Complete step by step solution:
The given algebraic expression is performed to find an extraneous solution whether it occurs or not.
\[\dfrac{x}{{2x + 1}} + \left( {\dfrac{1}{4}} \right) = \dfrac{2}{{2x + 1}}\]
Take LCM on both sides of the equation, we have
\[\dfrac{{4x}}{{4(2x + 1)}} + \left( {\dfrac{{1(2x + 1)}}{{4(2x + 1)}}} \right) = \dfrac{{2(4)}}{{4(2x + 1)}}\]

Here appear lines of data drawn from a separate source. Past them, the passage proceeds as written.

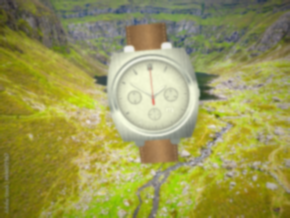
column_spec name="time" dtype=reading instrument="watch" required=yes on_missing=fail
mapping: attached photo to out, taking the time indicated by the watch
1:51
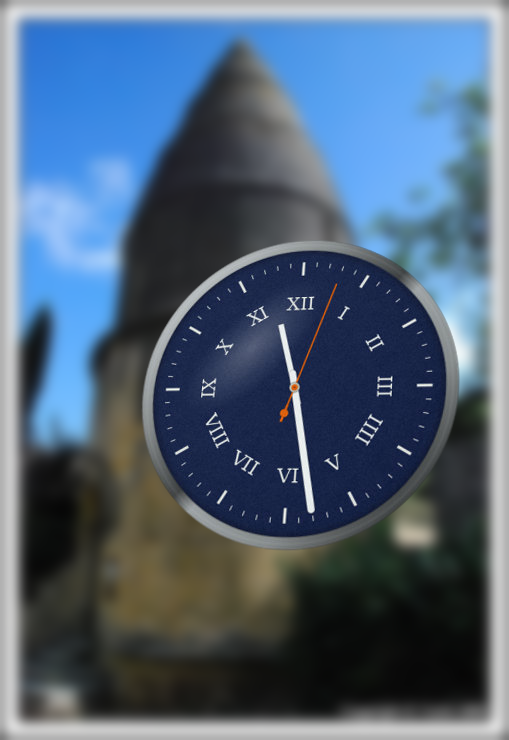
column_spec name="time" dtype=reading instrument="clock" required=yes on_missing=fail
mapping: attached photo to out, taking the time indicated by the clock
11:28:03
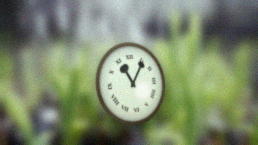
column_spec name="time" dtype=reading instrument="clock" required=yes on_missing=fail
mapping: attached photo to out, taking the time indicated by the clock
11:06
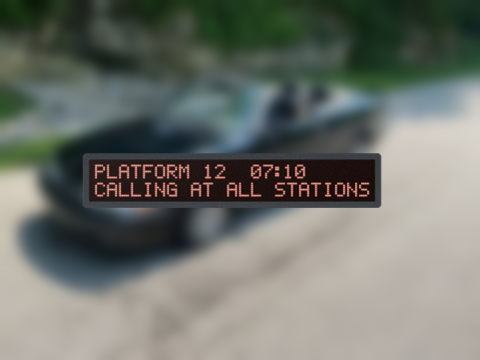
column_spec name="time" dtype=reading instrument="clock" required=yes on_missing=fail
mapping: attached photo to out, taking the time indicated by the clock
7:10
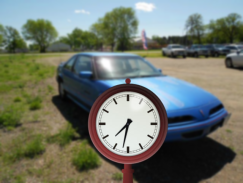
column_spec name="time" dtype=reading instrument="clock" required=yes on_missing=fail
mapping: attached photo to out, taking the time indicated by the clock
7:32
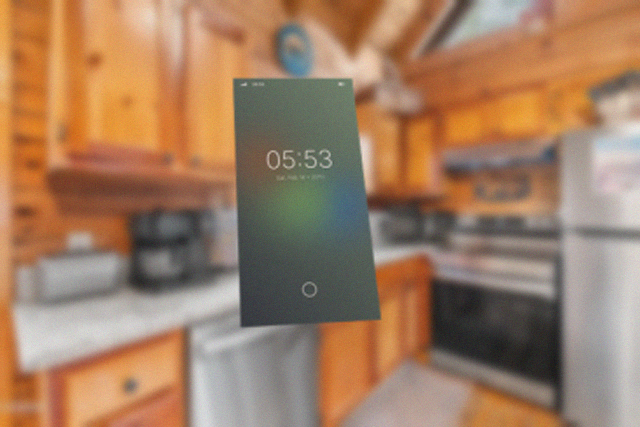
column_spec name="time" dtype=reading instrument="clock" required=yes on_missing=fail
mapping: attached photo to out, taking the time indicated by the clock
5:53
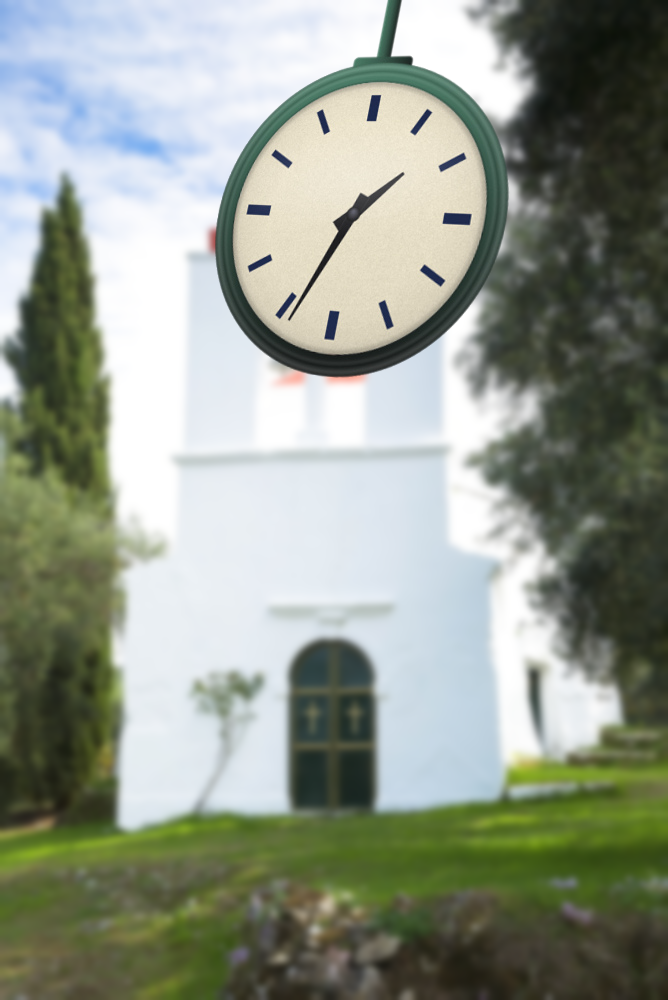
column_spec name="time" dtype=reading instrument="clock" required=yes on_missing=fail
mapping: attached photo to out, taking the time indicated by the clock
1:34
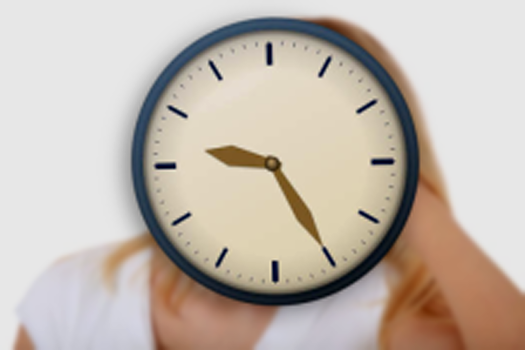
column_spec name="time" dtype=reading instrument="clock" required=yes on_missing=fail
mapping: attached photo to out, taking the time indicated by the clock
9:25
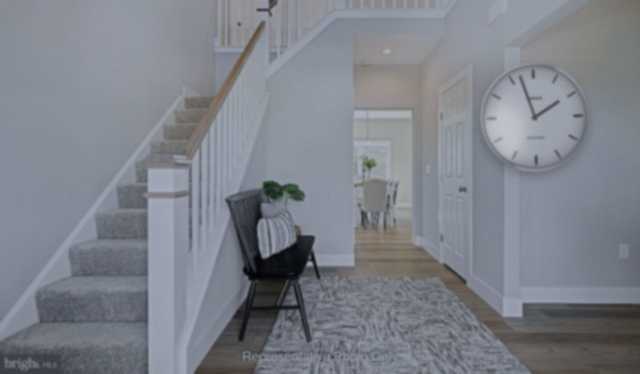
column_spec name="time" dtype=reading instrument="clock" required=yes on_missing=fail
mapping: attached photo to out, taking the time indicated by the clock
1:57
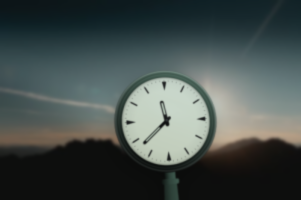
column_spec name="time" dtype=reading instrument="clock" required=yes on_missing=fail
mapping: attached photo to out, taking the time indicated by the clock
11:38
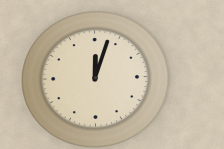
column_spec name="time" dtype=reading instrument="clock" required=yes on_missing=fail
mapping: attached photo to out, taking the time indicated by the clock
12:03
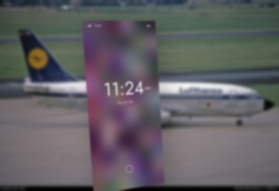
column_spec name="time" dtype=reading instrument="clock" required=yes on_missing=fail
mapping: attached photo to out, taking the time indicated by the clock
11:24
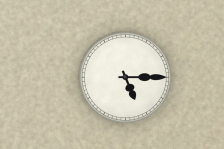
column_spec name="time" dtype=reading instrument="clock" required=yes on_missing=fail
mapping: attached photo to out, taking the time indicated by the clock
5:15
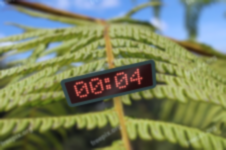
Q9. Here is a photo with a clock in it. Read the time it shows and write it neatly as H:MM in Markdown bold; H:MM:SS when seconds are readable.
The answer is **0:04**
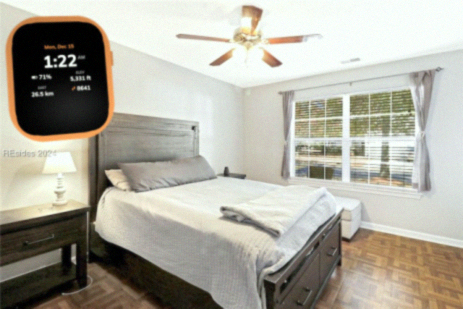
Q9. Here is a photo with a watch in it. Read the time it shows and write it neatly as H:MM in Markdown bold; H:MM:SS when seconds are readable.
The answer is **1:22**
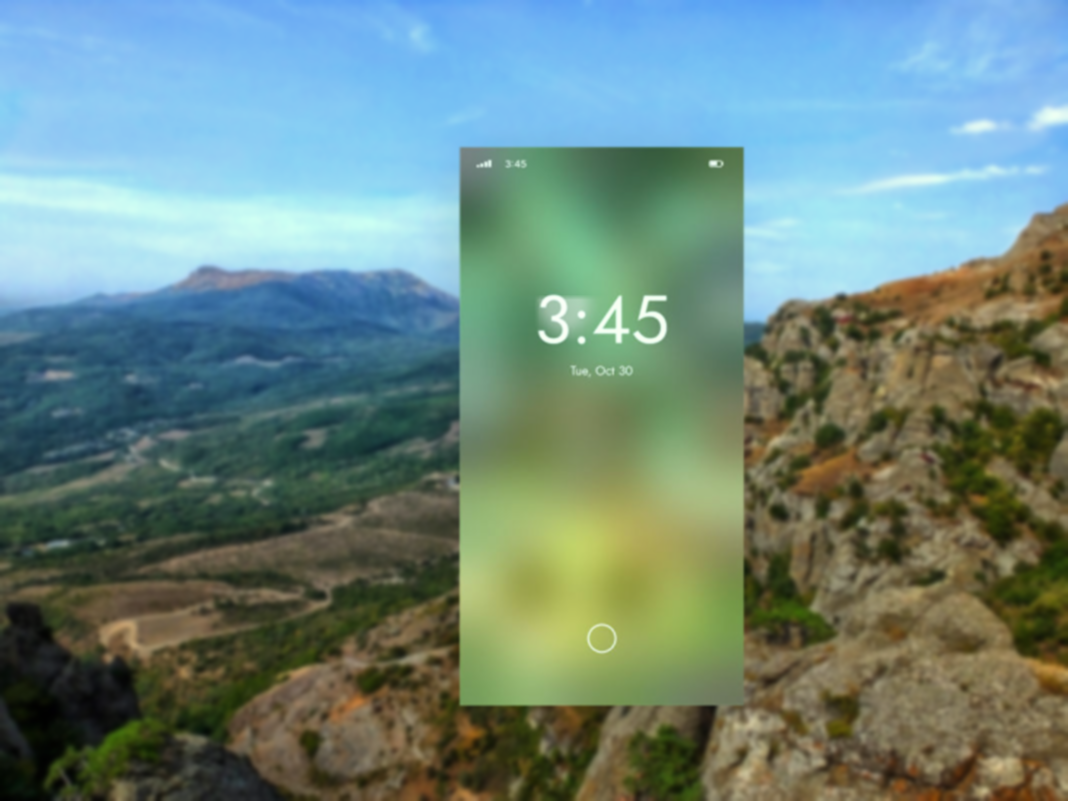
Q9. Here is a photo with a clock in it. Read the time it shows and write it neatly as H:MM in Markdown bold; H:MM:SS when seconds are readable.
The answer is **3:45**
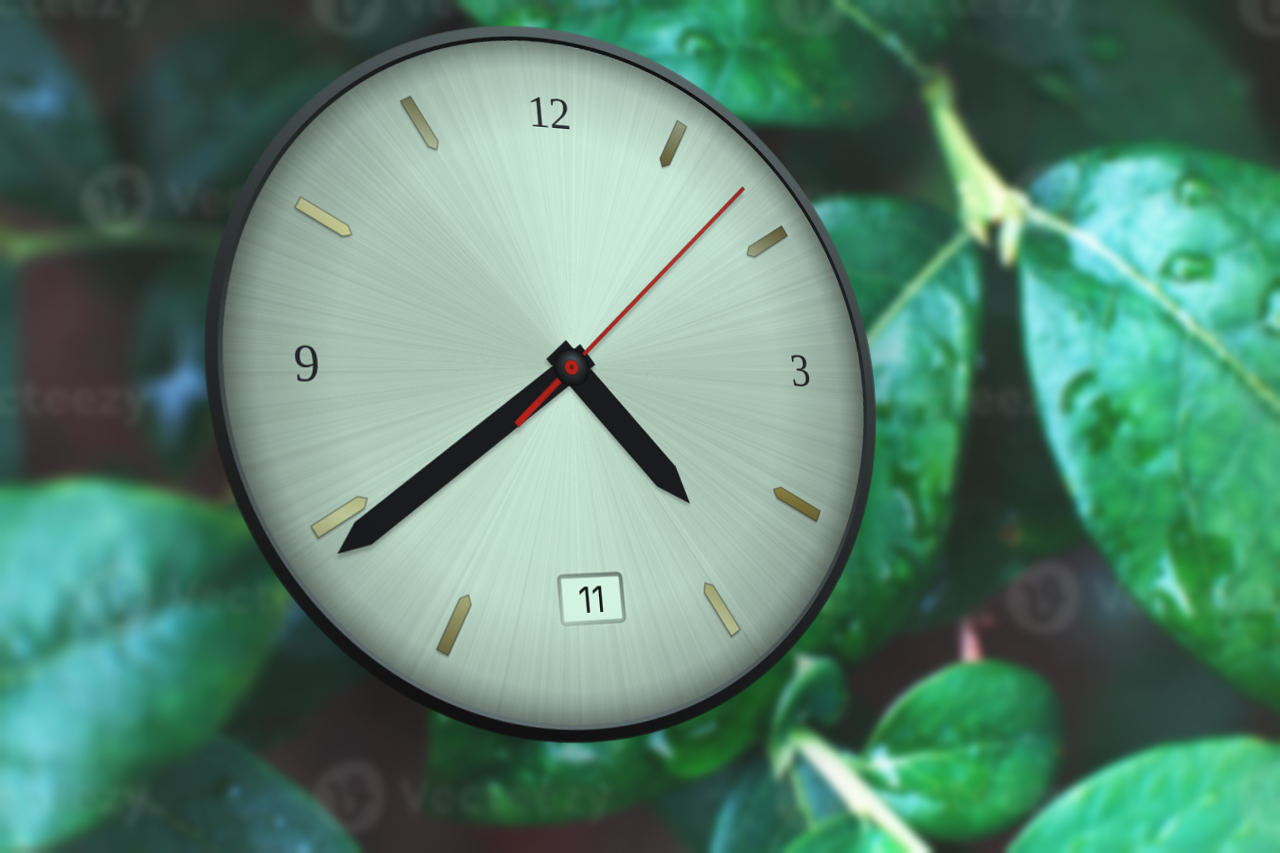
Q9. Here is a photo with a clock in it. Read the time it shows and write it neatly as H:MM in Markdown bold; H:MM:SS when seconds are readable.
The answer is **4:39:08**
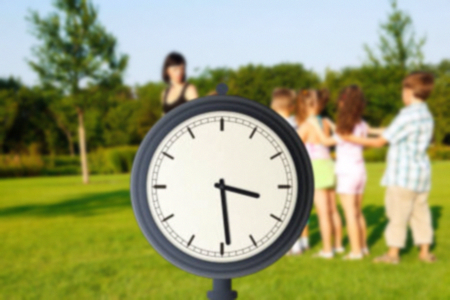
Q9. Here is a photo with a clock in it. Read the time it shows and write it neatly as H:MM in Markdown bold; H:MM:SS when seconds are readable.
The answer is **3:29**
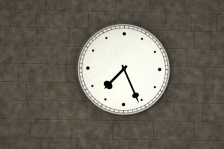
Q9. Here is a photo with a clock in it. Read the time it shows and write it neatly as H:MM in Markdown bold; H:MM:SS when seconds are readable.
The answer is **7:26**
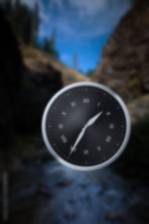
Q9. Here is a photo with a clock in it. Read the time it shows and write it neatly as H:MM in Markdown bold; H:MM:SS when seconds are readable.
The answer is **1:35**
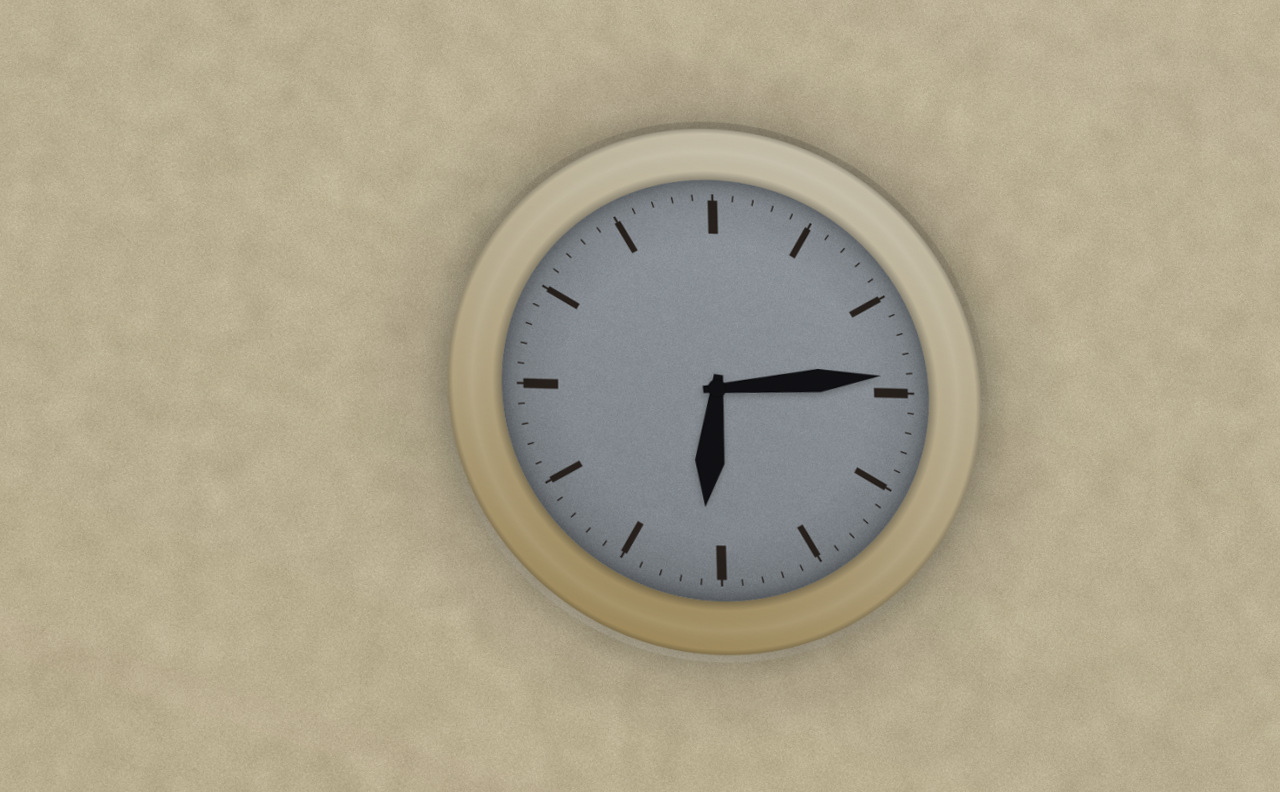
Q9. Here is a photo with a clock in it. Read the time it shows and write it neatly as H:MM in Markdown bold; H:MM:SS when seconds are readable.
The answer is **6:14**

By performing multiplication on both sides by\[4(2x + 1)\], we get
\[4x + 2x + 1 = 8\]
To simplify the algebraic expression, we have
\[
  6x + 1 - 8 = 0 \\
  6x - 7 = 0 \;
 \]
 To find the value of \[x\],
\[
  6x = 7 \\
  x = \dfrac{7}{6} \;
 \]
Therefore, the value of \[x = \dfrac{7}{6}\] is not an extraneous solution.
So, the correct answer is “\[x = \dfrac{7}{6}\]”.

Note: To check whether it is an extraneous solution or not by substituting the value into the original equation. When the values are applied into the equation of both sides of is equal its extraneous otherwise not.
Hence, there is no extraneous solution

To determine if a solution is extraneous, we simply plug the solution into the original equation. If it makes a true statement, then it is not an extraneous solution.